K-means via stats — details_k_means

k_means() creates K-means model. This engine uses the classical definition of a K-means model, which only takes numeric predictors.

Details

For this engine, there is a single mode: partition

Tuning Parameters

This model has 1 tuning parameters:

num_clusters: # Clusters (type: integer, default: no default)

Translation from tidyclust to the original package (partition)

k_means(num_clusters = integer(1)) %>%
  set_engine("stats") %>%
  set_mode("partition") %>%
  translate_tidyclust()

## K Means Cluster Specification (partition)
##
## Main Arguments:
##   num_clusters = integer(1)
##
## Computational engine: stats
##
## Model fit template:
## tidyclust::.k_means_fit_stats(x = missing_arg(), centers = missing_arg(),
##     centers = integer(1))

Preprocessing requirements

Factor/categorical predictors need to be converted to numeric values (e.g., dummy or indicator variables) for this engine. When using the formula method via fit(), tidyclust will convert factor columns to indicators.

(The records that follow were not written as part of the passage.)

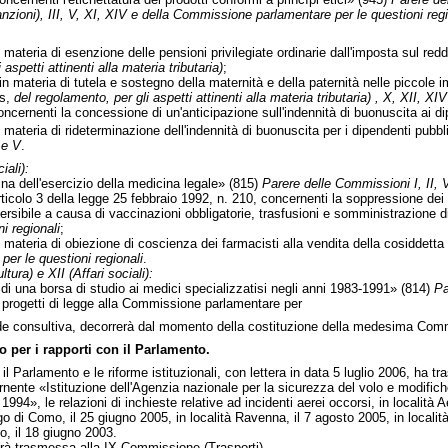
anzioni), III, V, XI, XIV e della Commissione parlamentare per le questioni regi
ateria di esenzione delle pensioni privilegiate ordinarie dall'imposta sul red
aspetti attinenti alla materia tributaria)
;
materia di tutela e sostegno della maternità e della paternità nelle piccole i
is,
del regolamento, per gli aspetti attinenti alla materia tributaria) , X, XII, 
cernenti la concessione di un'anticipazione sull'indennità di buonuscita ai di
ateria di rideterminazione dell'indennità di buonuscita per i dipendenti pubblici
 e V
.
iali):
 dell'esercizio della medicina legale» (815)
Parere delle Commissioni I, II, 
icolo 3 della legge 25 febbraio 1992, n. 210, concernenti la soppressione dei t
versibile a causa di vaccinazioni obbligatorie, trasfusioni e somministrazione 
i regionali
;
materia di obiezione di coscienza dei farmacisti alla vendita della cosiddetta 
er le questioni regionali
.
tura) e XII (Affari sociali):
una borsa di studio ai medici specializzatisi negli anni 1983-1991» (814)
Pa
 progetti di legge alla Commissione parlamentare per
sede consultiva, decorrerà dal momento della costituzione della medesima Com
 per i rapporti con il Parlamento.
n il Parlamento e le riforme istituzionali, con lettera in data 5 luglio 2006, ha 
nente «Istituzione dell'Agenzia nazionale per la sicurezza del volo e modifiche
94», le relazioni di inchieste relative ad incidenti aerei occorsi, in località Aer
o di Como, il 25 giugno 2005, in località Ravenna, il 7 agosto 2005, in località
, il 18 giugno 2003.
à trasmessa alla IX Commissione (Trasporti).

Predictors should have the same scale. One way to achieve this is to center and scale each so that each predictor has mean zero and a variance of one.

References

Forgy, E. W. (1965). Cluster analysis of multivariate data: efficiency vs interpretability of classifications. Biometrics, 21, 768–769.
Hartigan, J. A. and Wong, M. A. (1979). Algorithm AS 136: A K-means clustering algorithm. Applied Statistics, 28, 100–108. doi:10.2307/2346830.
Lloyd, S. P. (1957, 1982). Least squares quantization in PCM. Technical Note, Bell Laboratories. Published in 1982 in IEEE Transactions on Information Theory, 28, 128–137.
MacQueen, J. (1967). Some methods for classification and analysis of multivariate observations. In Proceedings of the Fifth Berkeley Symposium on Mathematical Statistics and Probability, eds L. M. Le Cam & J. Neyman, 1, pp. 281–297. Berkeley, CA: University of California Press.